Countdowns, teams of judges with stop watches, and pre-performance massages seemed to have little to do with coffee culture. That was until this weekend and experiencing ESPN-style competition of the Western Regional Barista Competition in Berkeley. I lived to tell despite the excessiveness of slamming three coffees while watching some of the 35 baristas from coffee roasters around California compete for “Most Promising Newcomer” and “Best Signature Drink,” among others. Quite a strange spectacle.
Between lectures on caring for espresso makers and roasting a great blend, baristas were each given 15 minutes to prepare three drinks for a panel of judges. What helps you win: presenting a confident schpeal, delivering on your promise of fruit nodes and who knows what other flavors, selecting a quality milk (local creamery Straus produces a coffee-specific milk, for example), latte art, and, of course, cleaning up after yourself. I expected the crowd to be hipster-filled, and while there were two judges with matching plaid secondhand shirts, the event also drew plenty of families and business owners. I was glad to see some of the Ritual Roasters crew sweep the prizes while being left wondering whether this was ridiculous, intriguing, or the signal of an impending urban trend.
You say “Image Bookmarking.” I say “Yes please.”Excited to come across FFFFound!’s combination of photos, illustrations, and creative inspiration. It seems like a less product-focused version of NOTCOT and receives a constant stream of Flickr, Etsy, and industry images. Not addictive at all.
I was intrigued by a notice about the upcoming Pranks Film Festival at the Roxy in early April (followed by the beloved SF Women’s Film Festival on April 9-13). The month seems apt for a celebration of tricks, and, with $10 all day passes, it might be worth a gander. Local publisher RE/Search is putting the word out about the screenings, which include “St. Stupid’s Day Parade” and “Culture Jam: Hijacking Commercial Culture.” Although I think I’ll pass on Jihad Jerry’s “Army Girls Gone Wild” on moral grounds and “Truth in Advertising” as it hits a bit too close to home. On second thought, the whole thing may be a joke–the festival site leads nowhere.

• _TASK ITEM 1_
Reproduce the records of multi-view scene photos with their lens and pose lines line for line, leaving out the pictures.
• _TASK ITEM 2_
Resume the blog post about the barista competition and film festival after its last sentence.
The records that come next are unrelated to the blog post.

• _GIVEN MATERIAL_

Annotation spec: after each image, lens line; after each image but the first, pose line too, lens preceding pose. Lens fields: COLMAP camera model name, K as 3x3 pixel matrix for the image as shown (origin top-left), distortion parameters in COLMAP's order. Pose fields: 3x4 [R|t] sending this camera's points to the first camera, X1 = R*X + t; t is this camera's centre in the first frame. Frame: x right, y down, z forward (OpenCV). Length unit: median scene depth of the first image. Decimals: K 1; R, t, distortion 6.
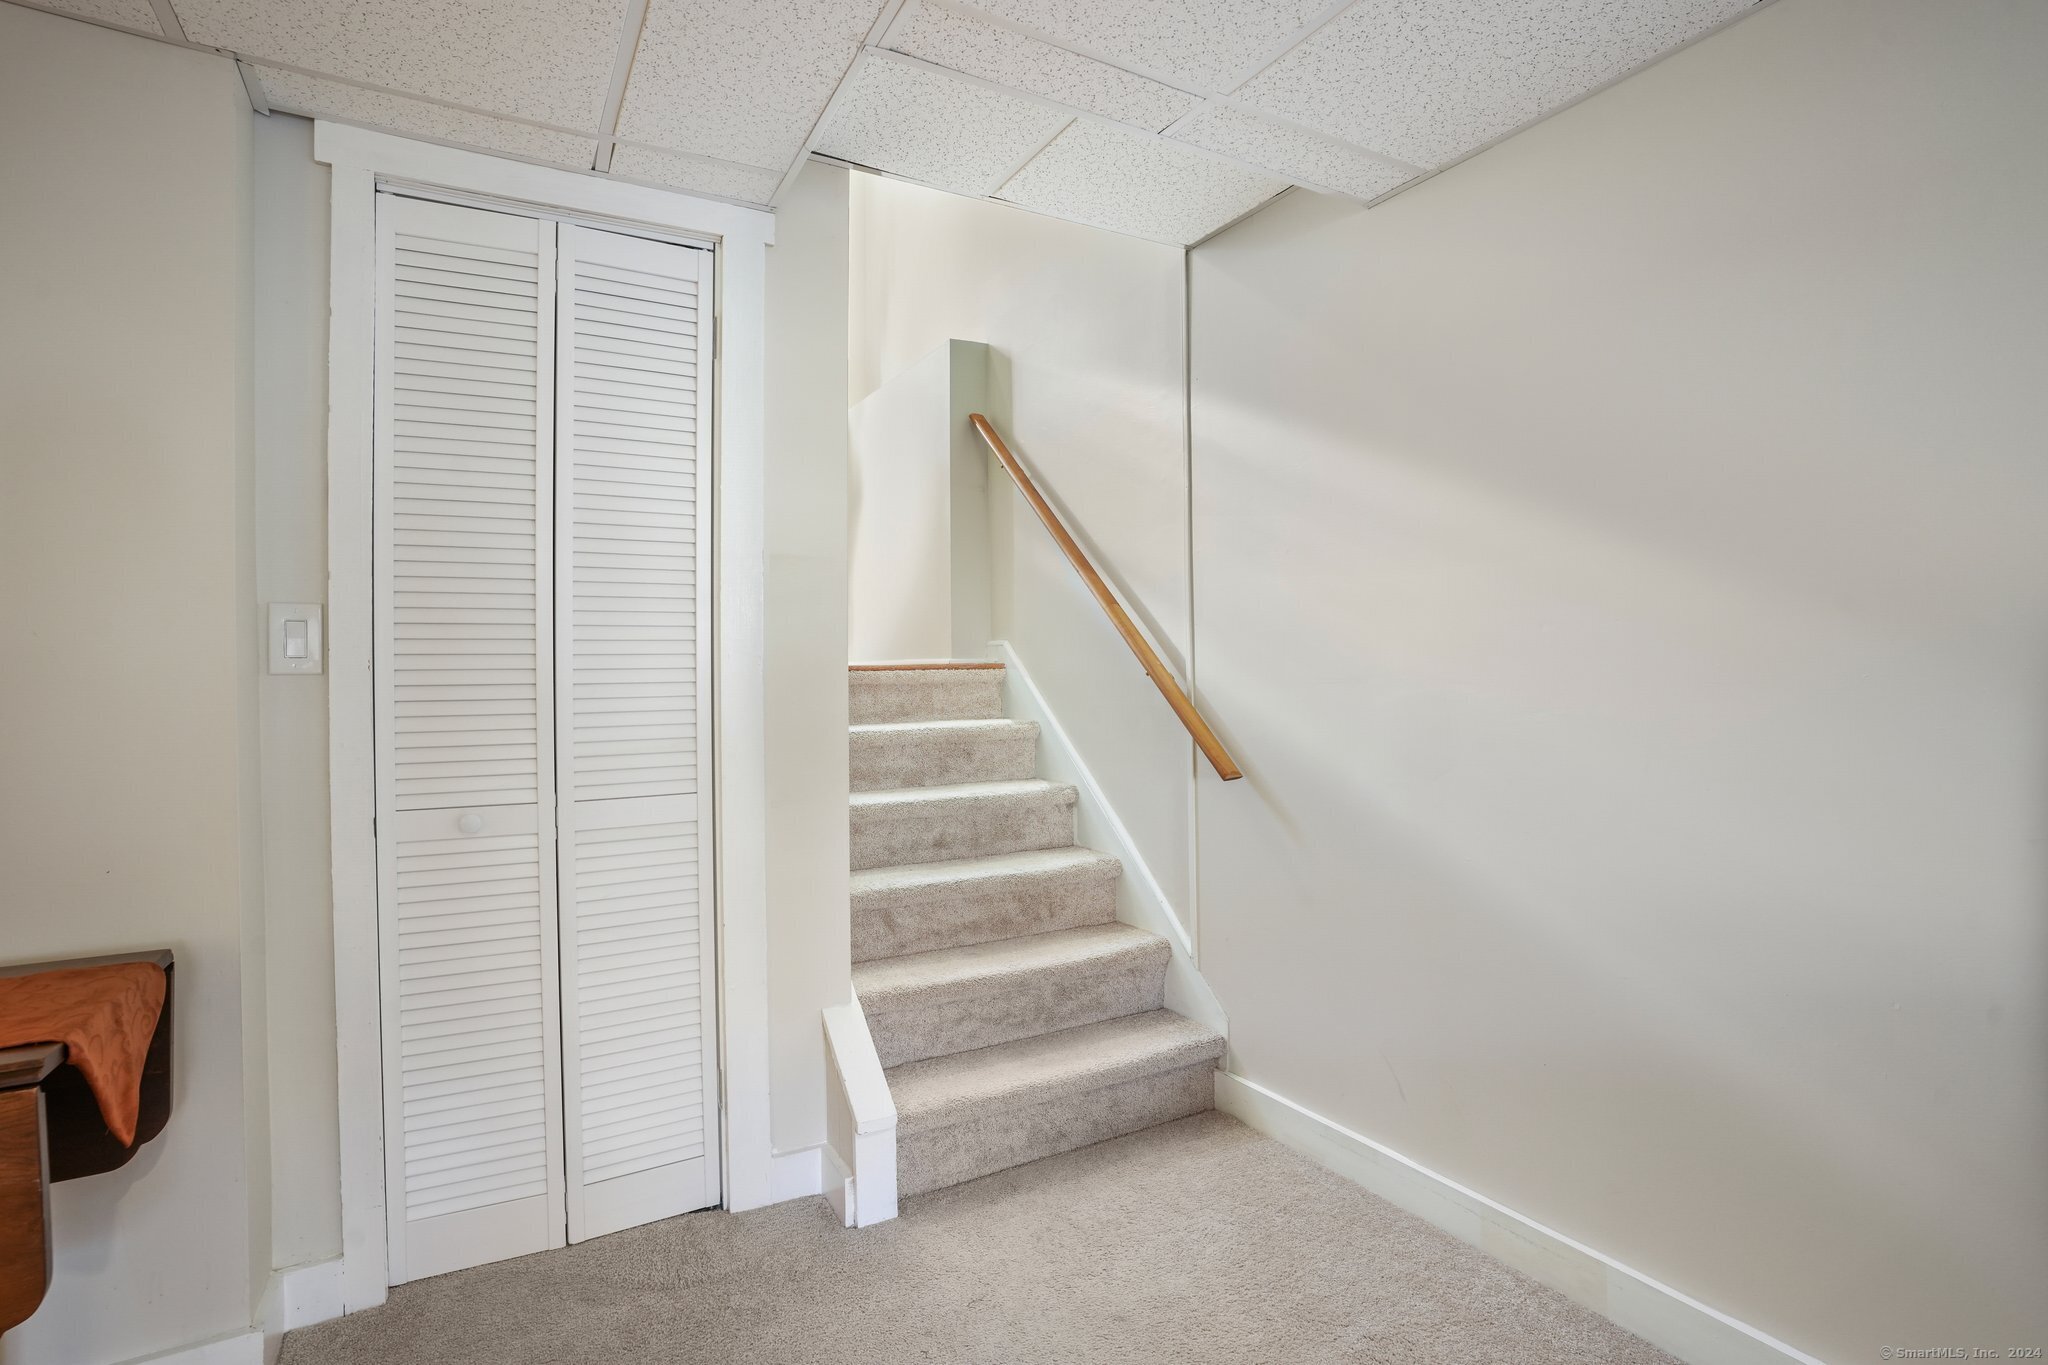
lens RADIAL K [[998.5, 0, 1026.9], [0, 998.5, 678.2], [0, 0, 1]] dist [-0.080979, 0.036475]
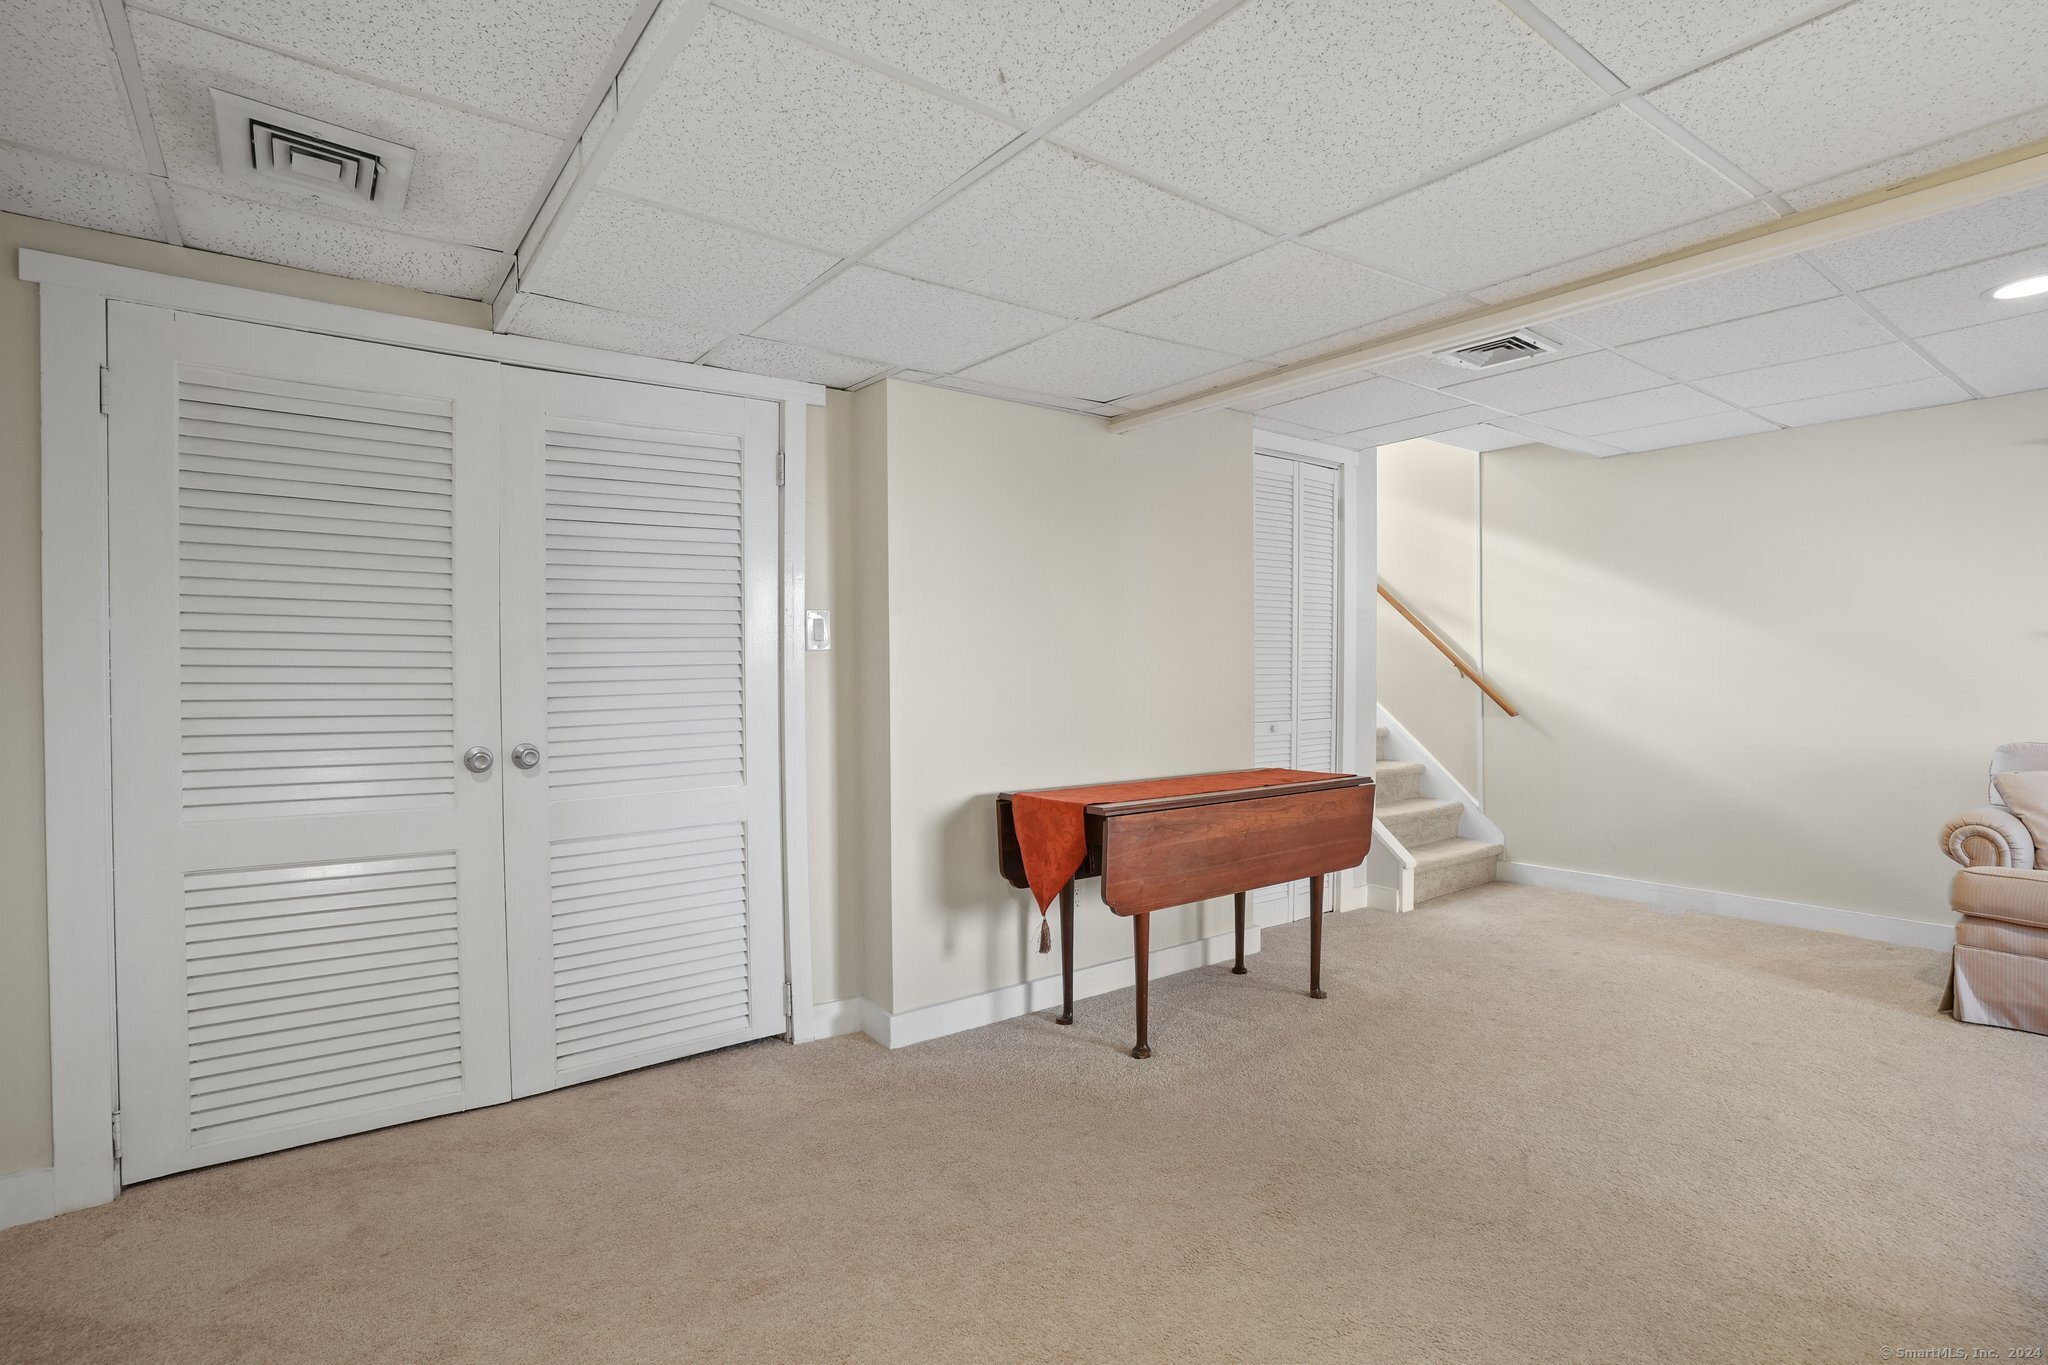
lens RADIAL K [[998.5, 0, 1026.9], [0, 998.5, 678.2], [0, 0, 1]] dist [-0.080979, 0.036475]
pose [[0.989675, 0.010206, 0.142967, -1.079106], [-0.012051, 0.999855, 0.012043, 0.004907], [-0.142824, -0.013641, 0.989654, -0.879211]]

• _ANSWER AREA 1_
Annotation spec: after each image, lens line; after each image but the first, pose line too, lens preceding pose. Lens fields: COLMAP camera model name, K as 3x3 pixel matrix for the image as shown (origin top-left), distortion parameters in COLMAP's order. Pose fields: 3x4 [R|t] sending this camera's points to the first camera, X1 = R*X + t; t is this camera's centre in the first frame. Frame: x right, y down, z forward (OpenCV). Length unit: median scene depth of the first image. Decimals: K 1; R, t, distortion 6.
lens RADIAL K [[998.5, 0, 1026.9], [0, 998.5, 678.2], [0, 0, 1]] dist [-0.080979, 0.036475]
lens RADIAL K [[998.5, 0, 1026.9], [0, 998.5, 678.2], [0, 0, 1]] dist [-0.080979, 0.036475]
pose [[0.989675, 0.010206, 0.142967, -1.079106], [-0.012051, 0.999855, 0.012043, 0.004907], [-0.142824, -0.013641, 0.989654, -0.879211]]

• _ANSWER AREA 2_
The “directory of wonderful things” known as BoingBoing drew my attention to a series of colorful diagrams that illustrate the difference between the amount of coverage news outlets play to countries around the world in comparison to their size. Britain looks a bit bloated in The Economist diagram above, but it also provides a good visual for understanding how good the weekly is at covering topics of note around the globe (sorry, Greenland). You can see also how Slate and the New York Times’ international coverage maps out at L’Observatoire de Medias, where the representation of “The Blogosphere” seems a bit disjointed when it comes to featuring Asian stories.
Former Bay Area inventor and artist Jon Brumit has generated attention plenty of attention for his work in organizing the annual Bring Your Own Big Wheel Race. Lombard Street, widely considered to be the city’s curviest, was formerly home to the helmet-and-costume drawing race until it switched to Vermont Street in Potrero Hill last Sunday. I’m sorry I was away for the festivities but enjoyed video from moniker monet1006 on everyone’s go-to video search engine:
It’s hard to imagine upstaging your own work in planning a non-traditional city-wide event that draws hoards of traditional media attention, but Brumit’s collaboration with Neighborhood Public Radio is threatening to. The independent station works to provide “an alternative media platform for artists, activists, musicians, and community members.” Its’ Alternate Soundtracks City Tours provide artist-led audio tours of the Mission that are worth a listen. The effort also recently got a nod from their namesake when National Public Radio discussed the project in their coverage of the Whitney Biennial.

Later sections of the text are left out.